Иду за ней через темные холодные сени, тыкаясь в ее спину лицом, и на мгновение засыпаю, даже вижу сон, что иду вниз по склону горы. Но бабушка силой подсаживает меня на сортирный рундук, прикрытый печной заслонкой, и я оказываюсь перед крохотным квадратным окошком, в которое с трудом входит моя голова.
— Ш-ш! Слушай, — приказывает мне она.
Я слушаю. Ветер волнами гонит шум от стены дома в глубь сада. Тихонько поскрипывает внизу калитка — значит, кто-то оставил ее открытой на ночь. Не я ли? Слышно, как постукивает на ней проволочный крючок. Утром в калитку войдут куры. Я догадываюсь, зачем бабушка подняла меня среди ночи.
— Бабуся, это не я… — начинаю оправдываться я, хотя и не совсем уверенно.
— Да тише ты!.. Где же они? Улетели, что ли?
Она оттесняет меня от окошка и высовывается сама.
Мне холодно и противно в дурно пахнущей темноте уборной.
— Я пошел, — говорю я неожиданно для себя басом.
— Подожди-и, — уже просит она. — Ведь вот, стервецы! А может, мы их спугнули?
Мы постояли еще немного и пошли. Едва закрыли за собой дверь уборной, как началось такое…
Они свистали, щелкали, шипели по-змеиному, тренькали, тютюнькали, звенели — черт знает, что они еще делали! Вместе и порознь, попарно и хором.
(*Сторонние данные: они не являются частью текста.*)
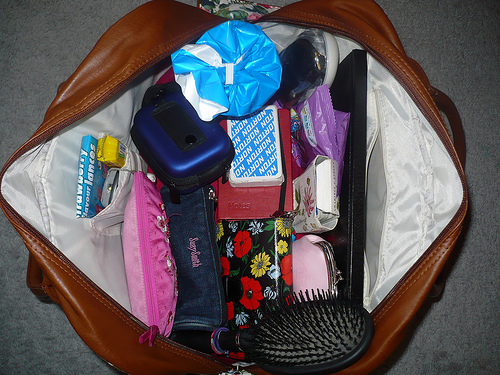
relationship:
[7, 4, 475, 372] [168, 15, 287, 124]
bag filled with item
Хотя окно выходило не в сад, зато оно было большое, и в правой его створке так удачно не хватало стекла, что наши головы прекрасно поместились в ней одна над другой.
Мы долго стояли у этого окна.
Птицы славили ночь с такой блаженной яростью, так истово, что было как-то даже неловко за себя, что мы лишь тихие подслушиватели чужого восторга, безучастные свидетели, соглядатаи чьего-то неистового счастья.